Jordan Peele’s ‘Get Out’ ending explained: Why does Walter kill himself?
Jordan Peele’s satirical horror movie Get Out paints a bone-chilling picture of racial politics in the United States, introducing us to the director’s signature style. Just as he does with his subsequent directorial features Us and Nope, Peele offers up a warped dystopian vision of modern society through the lens of horror filmmaking, repurposing various classic horror tropes for a new form of social commentary.
Everything from Rosemary’s Baby to The Amityville Horror gets its due in Get Out. The events of the movie take place at the archetypal colonial-era mansion, which is dangerously isolated in a remote woodland area of Upstate New York. There, a mysterious and secretive group of elderly guests gathers for reasons initially unknown. Before it becomes clear that the family living in the mansion – the parents of protagonist Chris Washington’s girlfriend – are effectively a white-supremacist Dr Frankenstein and an equally depraved hypnotist, who sell the bodies of black people to rich white clients approaching death’s door.
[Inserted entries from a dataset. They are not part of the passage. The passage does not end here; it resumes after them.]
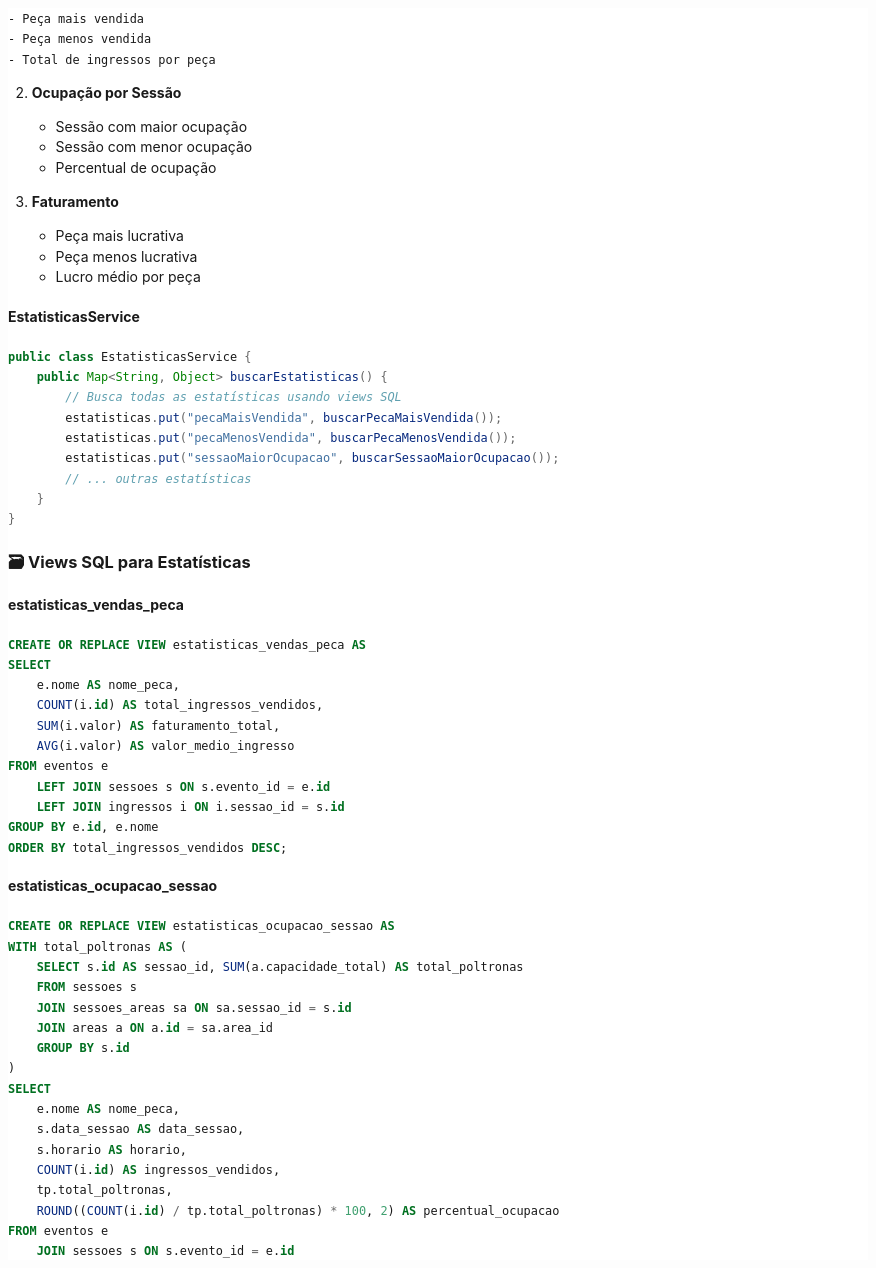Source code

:     - Peça mais vendida
    - Peça menos vendida
    - Total de ingressos por peça

2. **Ocupação por Sessão**

    - Sessão com maior ocupação
    - Sessão com menor ocupação
    - Percentual de ocupação

3. **Faturamento**
    - Peça mais lucrativa
    - Peça menos lucrativa
    - Lucro médio por peça

#### **EstatisticasService**

```java
public class EstatisticasService {
    public Map<String, Object> buscarEstatisticas() {
        // Busca todas as estatísticas usando views SQL
        estatisticas.put("pecaMaisVendida", buscarPecaMaisVendida());
        estatisticas.put("pecaMenosVendida", buscarPecaMenosVendida());
        estatisticas.put("sessaoMaiorOcupacao", buscarSessaoMaiorOcupacao());
        // ... outras estatísticas
    }
}
```

### 🗃️ Views SQL para Estatísticas

#### **estatisticas_vendas_peca**

```sql
CREATE OR REPLACE VIEW estatisticas_vendas_peca AS
SELECT
    e.nome AS nome_peca,
    COUNT(i.id) AS total_ingressos_vendidos,
    SUM(i.valor) AS faturamento_total,
    AVG(i.valor) AS valor_medio_ingresso
FROM eventos e
    LEFT JOIN sessoes s ON s.evento_id = e.id
    LEFT JOIN ingressos i ON i.sessao_id = s.id
GROUP BY e.id, e.nome
ORDER BY total_ingressos_vendidos DESC;
```

#### **estatisticas_ocupacao_sessao**

```sql
CREATE OR REPLACE VIEW estatisticas_ocupacao_sessao AS
WITH total_poltronas AS (
    SELECT s.id AS sessao_id, SUM(a.capacidade_total) AS total_poltronas
    FROM sessoes s
    JOIN sessoes_areas sa ON sa.sessao_id = s.id
    JOIN areas a ON a.id = sa.area_id
    GROUP BY s.id
)
SELECT
    e.nome AS nome_peca,
    s.data_sessao AS data_sessao,
    s.horario AS horario,
    COUNT(i.id) AS ingressos_vendidos,
    tp.total_poltronas,
    ROUND((COUNT(i.id) / tp.total_poltronas) * 100, 2) AS percentual_ocupacao
FROM eventos e
    JOIN sessoes s ON s.evento_id = e.id
```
Chris seemingly discovers the truth too late, once he’s already been lined up as the family’s next victim. He’s strapped to a chair in the mansion’s basement while the art dealer Jim Hudson’s, who’s planning to have his brain transplanted into Chris’ body, explains the process to his prospective victim. When it’s time for the transplant to begin, Missy, the hypnotist mother of Chris’ girlfriend Rose, attempts to put him under. It doesn’t work, though, as Chris has stuffed his ears with cotton so that he can’t hear the hypnotic sounds and words she’s using. This plot point doubles up a satirical metaphor for the historical role of African-American slaves in the US economy.
Instead, he bludgeons Rose’s brother to death as he comes to take him to the operating theatre, before impaling her brain surgeon father on a stuffed stag head’s antler. Finally, he does away with Missy, and flees the house, as Rose shoots at him from a distance.
And what about Walter?
At this point, Rose calls on her grandfather, whose brain’s been transplanted into the body of the family’s black groundskeeper Walter, to chase a wounded Chris down. In his lifetime, the family patriarch had been a sprinter who developed racist sentiments after being defeated by black Olympian Jesse Owens. He easily outruns Chris, and the two grapple on the ground. At this moment, Chris remembers that the flash on his phone camera had previously disturbed another victim of the brain transplant procedure, allowing them to regain some form of consciousness for a short time. As Hudson had told him during his video explanation, “A sliver of you will still be in there somewhere, limited consciousness.”
Chris aims his phone at Walter’s eyes and presses, causing his camera to flash. Walter immediately stops attacking Chris, stands up, and asks Rose for her gun. Rather than shooting Chris, however, he shoots her, before turning the weapon on himself. In this moment, the remaining sliver of Walter’s own consciousness has returned, overriding the brainpower of Rose’s grandfather and allowing him to control his own body again.
For the first time in the film we see the real Walter, acting of his own free will to take his revenge on Rose and save Chris. But ultimately, saving Chris also means killing himself because when the effects of the photo flash subside, his body will be returned to the control of the family’s racist patriarch.
The motif of a photo flash may seem on the surface like a convenient technicality on which the plot hinges, yet even in this aspect of the story, Peele’s ingenious use of extended metaphors doesn’t go amiss. When he’s not trying to escape the clutches of his girlfriend’s racist brain surgery cult, Chris works as a photographer.
In fact, the part played by photography in the movie serves as a mirror image of Peele’s own role, as a black filmmaker shedding light on racial injustice through his innovative approach to the horror genre. If Peele’s visual art can provide a shock of light to stun people to their senses, even for a short time, then the writer-director might be able to change collective consciousness, especially among black audiences.